## Material provided
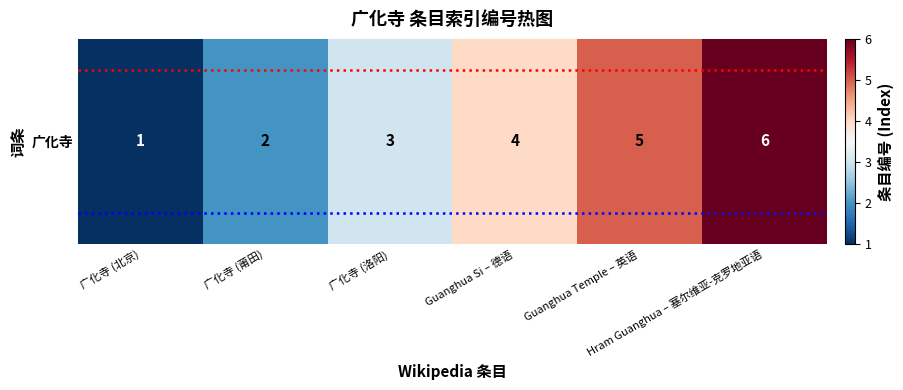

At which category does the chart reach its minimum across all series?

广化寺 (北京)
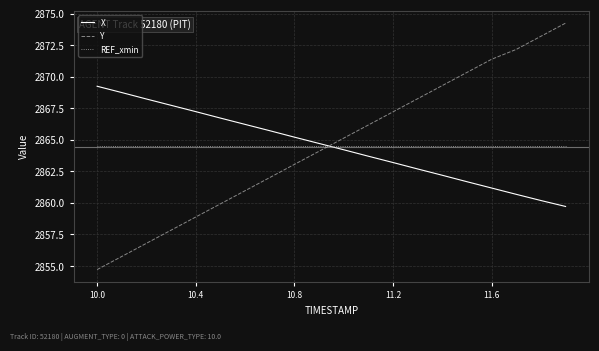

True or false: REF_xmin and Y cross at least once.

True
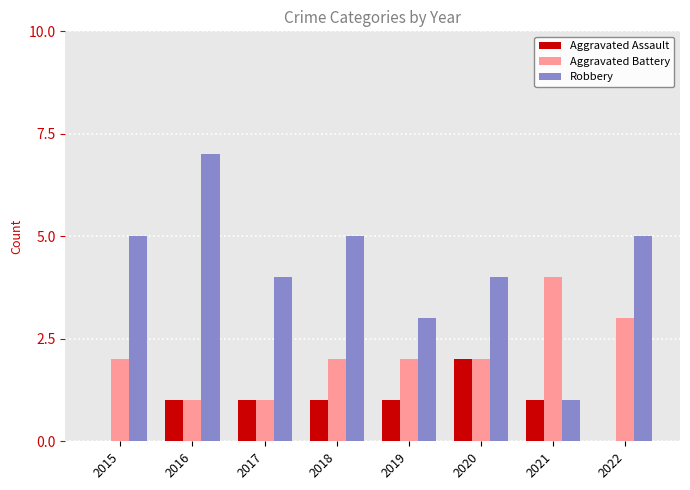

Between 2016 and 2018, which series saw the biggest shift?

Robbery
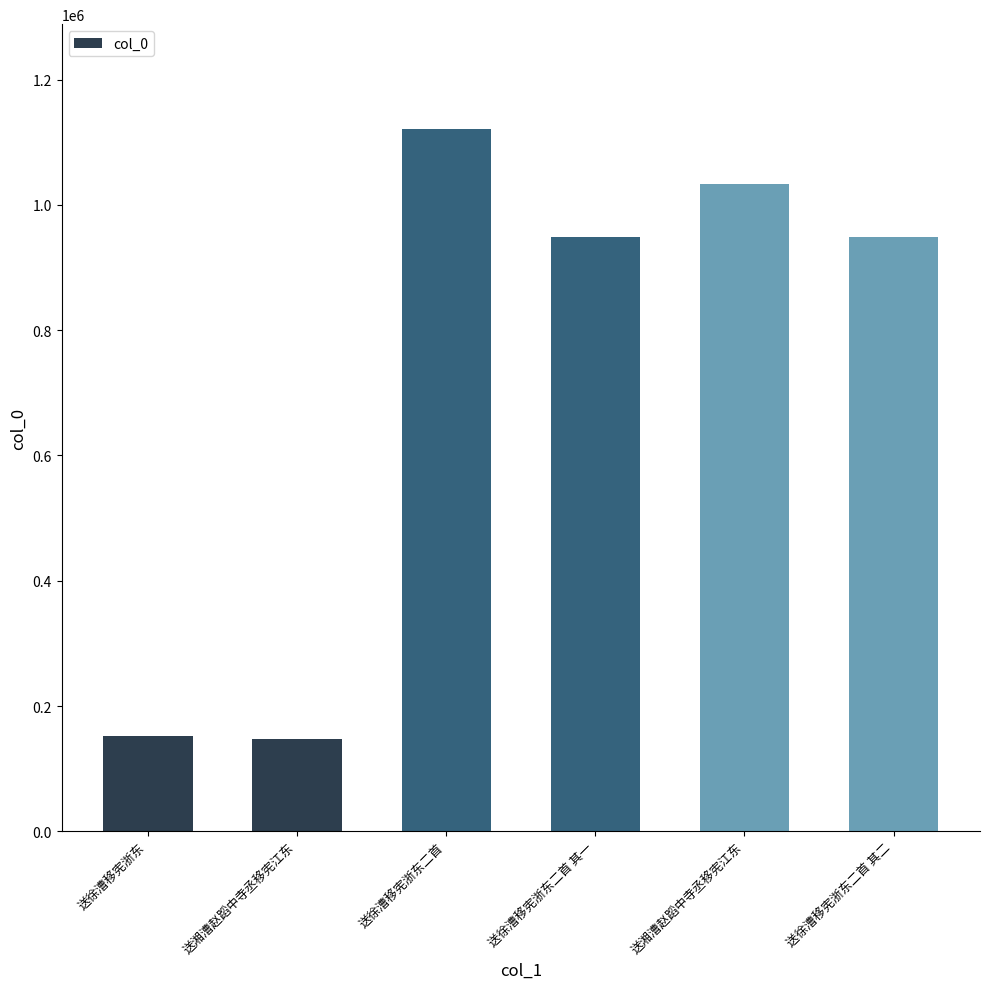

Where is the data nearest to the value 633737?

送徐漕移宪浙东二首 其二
--
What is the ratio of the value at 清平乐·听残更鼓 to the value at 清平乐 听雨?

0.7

## Task objective
Rewrite the material starting at the line with "True or false: REF_xmin" and ending at the line with "送徐漕移宪浙东二首 其二", swapping "biggest" for "largest" and keeping everything else the same. Leave out the pictures.

## Answer space
True or false: REF_xmin and Y cross at least once.

True

Between 2016 and 2018, which series saw the largest shift?

Robbery

Where is the data nearest to the value 633737?

送徐漕移宪浙东二首 其二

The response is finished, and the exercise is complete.